TASK STATEMENT: The whole of the data must be transcribed exactly.

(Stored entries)
+ + + + + + +

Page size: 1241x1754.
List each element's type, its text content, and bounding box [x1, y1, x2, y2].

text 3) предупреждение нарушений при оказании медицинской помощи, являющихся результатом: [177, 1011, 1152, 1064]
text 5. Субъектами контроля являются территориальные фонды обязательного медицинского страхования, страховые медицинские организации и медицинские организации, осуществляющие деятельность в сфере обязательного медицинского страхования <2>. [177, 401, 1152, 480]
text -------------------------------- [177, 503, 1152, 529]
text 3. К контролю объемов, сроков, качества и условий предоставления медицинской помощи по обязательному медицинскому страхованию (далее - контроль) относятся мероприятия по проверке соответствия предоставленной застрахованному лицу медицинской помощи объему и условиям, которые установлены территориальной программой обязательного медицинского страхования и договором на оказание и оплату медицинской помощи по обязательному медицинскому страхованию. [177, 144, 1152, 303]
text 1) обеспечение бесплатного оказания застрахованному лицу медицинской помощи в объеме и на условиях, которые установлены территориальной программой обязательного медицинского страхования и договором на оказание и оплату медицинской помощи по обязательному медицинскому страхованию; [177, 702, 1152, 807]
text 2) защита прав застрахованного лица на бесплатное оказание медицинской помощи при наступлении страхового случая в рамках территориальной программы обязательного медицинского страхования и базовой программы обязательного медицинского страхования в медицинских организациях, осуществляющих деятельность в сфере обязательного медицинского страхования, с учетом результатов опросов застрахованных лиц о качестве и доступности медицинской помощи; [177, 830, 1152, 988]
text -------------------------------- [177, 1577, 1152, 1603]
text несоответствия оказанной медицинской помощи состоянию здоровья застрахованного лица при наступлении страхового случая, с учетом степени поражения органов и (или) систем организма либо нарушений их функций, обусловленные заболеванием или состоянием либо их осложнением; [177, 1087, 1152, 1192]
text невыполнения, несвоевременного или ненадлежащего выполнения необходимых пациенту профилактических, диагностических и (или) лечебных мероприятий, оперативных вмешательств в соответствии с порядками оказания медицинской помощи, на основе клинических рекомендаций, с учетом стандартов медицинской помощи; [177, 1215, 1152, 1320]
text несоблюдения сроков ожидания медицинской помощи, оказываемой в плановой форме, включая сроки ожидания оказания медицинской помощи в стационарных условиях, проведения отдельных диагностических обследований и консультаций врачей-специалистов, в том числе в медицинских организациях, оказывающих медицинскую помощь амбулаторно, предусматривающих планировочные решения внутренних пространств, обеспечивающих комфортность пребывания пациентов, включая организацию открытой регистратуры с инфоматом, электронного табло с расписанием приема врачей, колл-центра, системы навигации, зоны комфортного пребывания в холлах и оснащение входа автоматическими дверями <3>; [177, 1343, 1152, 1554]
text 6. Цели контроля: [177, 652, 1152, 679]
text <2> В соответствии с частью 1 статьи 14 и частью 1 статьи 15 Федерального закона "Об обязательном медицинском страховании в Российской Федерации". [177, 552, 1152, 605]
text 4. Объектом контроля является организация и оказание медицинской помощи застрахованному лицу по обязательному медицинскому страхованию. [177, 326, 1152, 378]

+ + + + + + +

WORKED SOLUTION:
Page size: 1241x1754.
List each element's type, its text content, and bounding box [x1, y1, x2, y2].

text 3) предупреждение нарушений при оказании медицинской помощи, являющихся результатом: [177, 1011, 1152, 1064]
text 5. Субъектами контроля являются территориальные фонды обязательного медицинского страхования, страховые медицинские организации и медицинские организации, осуществляющие деятельность в сфере обязательного медицинского страхования <2>. [177, 401, 1152, 480]
text -------------------------------- [177, 503, 1152, 529]
text 3. К контролю объемов, сроков, качества и условий предоставления медицинской помощи по обязательному медицинскому страхованию (далее - контроль) относятся мероприятия по проверке соответствия предоставленной застрахованному лицу медицинской помощи объему и условиям, которые установлены территориальной программой обязательного медицинского страхования и договором на оказание и оплату медицинской помощи по обязательному медицинскому страхованию. [177, 144, 1152, 303]
text 1) обеспечение бесплатного оказания застрахованному лицу медицинской помощи в объеме и на условиях, которые установлены территориальной программой обязательного медицинского страхования и договором на оказание и оплату медицинской помощи по обязательному медицинскому страхованию; [177, 702, 1152, 807]
text 2) защита прав застрахованного лица на бесплатное оказание медицинской помощи при наступлении страхового случая в рамках территориальной программы обязательного медицинского страхования и базовой программы обязательного медицинского страхования в медицинских организациях, осуществляющих деятельность в сфере обязательного медицинского страхования, с учетом результатов опросов застрахованных лиц о качестве и доступности медицинской помощи; [177, 830, 1152, 988]
text -------------------------------- [177, 1577, 1152, 1603]
text несоответствия оказанной медицинской помощи состоянию здоровья застрахованного лица при наступлении страхового случая, с учетом степени поражения органов и (или) систем организма либо нарушений их функций, обусловленные заболеванием или состоянием либо их осложнением; [177, 1087, 1152, 1192]
text невыполнения, несвоевременного или ненадлежащего выполнения необходимых пациенту профилактических, диагностических и (или) лечебных мероприятий, оперативных вмешательств в соответствии с порядками оказания медицинской помощи, на основе клинических рекомендаций, с учетом стандартов медицинской помощи; [177, 1215, 1152, 1320]
text несоблюдения сроков ожидания медицинской помощи, оказываемой в плановой форме, включая сроки ожидания оказания медицинской помощи в стационарных условиях, проведения отдельных диагностических обследований и консультаций врачей-специалистов, в том числе в медицинских организациях, оказывающих медицинскую помощь амбулаторно, предусматривающих планировочные решения внутренних пространств, обеспечивающих комфортность пребывания пациентов, включая организацию открытой регистратуры с инфоматом, электронного табло с расписанием приема врачей, колл-центра, системы навигации, зоны комфортного пребывания в холлах и оснащение входа автоматическими дверями <3>; [177, 1343, 1152, 1554]
text 6. Цели контроля: [177, 652, 1152, 679]
text <2> В соответствии с частью 1 статьи 14 и частью 1 статьи 15 Федерального закона "Об обязательном медицинском страховании в Российской Федерации". [177, 552, 1152, 605]
text 4. Объектом контроля является организация и оказание медицинской помощи застрахованному лицу по обязательному медицинскому страхованию. [177, 326, 1152, 378]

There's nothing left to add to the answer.